His Ancestry.com results? “0% Greek.” Turns out his mother had a fling of her own with the guy who managed the building they lived in around the time Diamond was born. His brother is really his half-sibling.

“I’m adjusting,” Diamond wrote. “It reveals a layer, or sides of people (parents) you think you know, and artificially hold to some higher standard.  And yet, they, too, were once younger, sadder, lusting something, someone, missing something, needing something, etc. and yet capable of making unexpected choices.

“Go figure,” he concluded. “We’re all human. And flawed. And maybe, occasionally, worse.”

One commenter named “Jasminett” wrote of being adopted, and how her birth mother “was not in a position” to meet her when she turned 21. Using 23andMe.com DNA testing, she found a first cousin who gave her “a better understanding of my birth mother,” who then called her — 40 years later. “We will  finally meet.”

Her birth father chose not to meet her, but his daughter did: “I found someone that I really felt a connection to,” she said. “There were many twists and turns, but I would not change a thing,” she wrote. “This journey has given me a better understanding of my origins and has created a healing that I greatly needed. I am no longer a secret and that makes me happy.”

One commenter learned that their father was not their biological parent, “and I never had a clue.”

They wrote of feeling “shocked, unable to function normally, totally unprepared for that revelation.

“This is not sensationalism or made up,” the commenter wrote. “It happens and it is real and it is difficult for the one with the surprise.”

Some readers raised concerns about whether privacy laws will catch up with DNA technology.
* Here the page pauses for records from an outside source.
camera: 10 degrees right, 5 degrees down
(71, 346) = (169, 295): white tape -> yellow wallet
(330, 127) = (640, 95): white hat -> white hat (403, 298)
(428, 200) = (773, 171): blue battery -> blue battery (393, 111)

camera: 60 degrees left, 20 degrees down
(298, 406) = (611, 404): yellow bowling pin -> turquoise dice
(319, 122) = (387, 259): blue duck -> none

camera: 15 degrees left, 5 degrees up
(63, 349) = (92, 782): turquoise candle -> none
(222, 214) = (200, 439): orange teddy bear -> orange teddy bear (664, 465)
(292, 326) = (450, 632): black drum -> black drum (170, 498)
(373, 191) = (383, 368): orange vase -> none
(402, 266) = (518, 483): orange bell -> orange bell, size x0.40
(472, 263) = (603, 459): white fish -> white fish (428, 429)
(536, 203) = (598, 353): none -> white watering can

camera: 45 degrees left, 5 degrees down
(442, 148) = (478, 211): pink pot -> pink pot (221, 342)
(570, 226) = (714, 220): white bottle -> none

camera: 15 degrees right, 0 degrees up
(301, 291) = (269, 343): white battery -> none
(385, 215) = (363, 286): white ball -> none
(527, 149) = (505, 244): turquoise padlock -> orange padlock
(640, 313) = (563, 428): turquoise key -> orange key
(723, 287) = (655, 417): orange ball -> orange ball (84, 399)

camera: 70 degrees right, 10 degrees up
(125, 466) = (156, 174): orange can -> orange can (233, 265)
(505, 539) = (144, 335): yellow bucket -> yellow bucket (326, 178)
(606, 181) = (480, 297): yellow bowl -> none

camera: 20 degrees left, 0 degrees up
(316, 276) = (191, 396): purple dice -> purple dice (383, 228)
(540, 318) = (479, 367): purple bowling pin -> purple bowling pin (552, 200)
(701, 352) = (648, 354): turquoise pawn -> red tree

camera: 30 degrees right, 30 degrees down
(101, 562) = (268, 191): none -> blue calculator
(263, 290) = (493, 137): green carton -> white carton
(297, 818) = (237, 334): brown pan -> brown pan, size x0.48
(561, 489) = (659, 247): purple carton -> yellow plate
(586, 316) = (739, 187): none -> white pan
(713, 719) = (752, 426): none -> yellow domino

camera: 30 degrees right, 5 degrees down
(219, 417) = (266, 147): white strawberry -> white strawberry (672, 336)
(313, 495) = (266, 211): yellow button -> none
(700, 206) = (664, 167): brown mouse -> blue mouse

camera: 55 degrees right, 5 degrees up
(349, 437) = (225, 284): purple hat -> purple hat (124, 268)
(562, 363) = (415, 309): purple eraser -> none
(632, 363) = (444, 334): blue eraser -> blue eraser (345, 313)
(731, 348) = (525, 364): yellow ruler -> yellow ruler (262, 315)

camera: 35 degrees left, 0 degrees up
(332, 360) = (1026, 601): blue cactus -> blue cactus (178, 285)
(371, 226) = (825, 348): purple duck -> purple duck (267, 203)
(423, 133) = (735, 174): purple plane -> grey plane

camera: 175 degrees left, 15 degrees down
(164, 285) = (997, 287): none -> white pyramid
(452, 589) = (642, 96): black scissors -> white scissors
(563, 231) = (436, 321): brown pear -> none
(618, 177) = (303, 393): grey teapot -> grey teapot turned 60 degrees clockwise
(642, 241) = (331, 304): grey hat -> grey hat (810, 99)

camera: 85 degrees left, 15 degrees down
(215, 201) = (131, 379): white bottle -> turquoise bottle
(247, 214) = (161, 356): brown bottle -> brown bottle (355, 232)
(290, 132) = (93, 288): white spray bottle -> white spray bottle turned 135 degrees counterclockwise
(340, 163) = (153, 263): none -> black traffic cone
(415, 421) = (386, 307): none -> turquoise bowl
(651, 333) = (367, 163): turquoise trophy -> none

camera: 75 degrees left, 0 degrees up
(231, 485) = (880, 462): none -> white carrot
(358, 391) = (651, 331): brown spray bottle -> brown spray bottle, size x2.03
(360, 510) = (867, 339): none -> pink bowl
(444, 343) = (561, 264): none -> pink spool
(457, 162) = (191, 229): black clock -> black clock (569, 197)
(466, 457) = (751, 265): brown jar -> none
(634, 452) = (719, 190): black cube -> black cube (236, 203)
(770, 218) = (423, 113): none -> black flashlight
There were the suspicious folks, like the reader who wrote: “Now, if only Ancestry DNA covered Japan, the Philippines, Thailand and Vietnam. My dad got around while serving in the Marines, even though he was married.”

And there were the nasty folks who called out my grandfather for his adultery, and for rejecting his son (there’s no other word for it, really) when he tried to make contact with him.

I can’t argue with any of it. The facts stand.

But the people, the emotions, the reasons behind it all do not. They’re gone. And all we can do is make the best of what — and who — is left behind.

In this case, it is family: An uncle I missed getting to know, and two cousins I look forward to spending time with.

It is a chance to add to my family in the years after losing my parents, which is a gift. A chance to share ourselves, to hold each other up until we, too, are gone.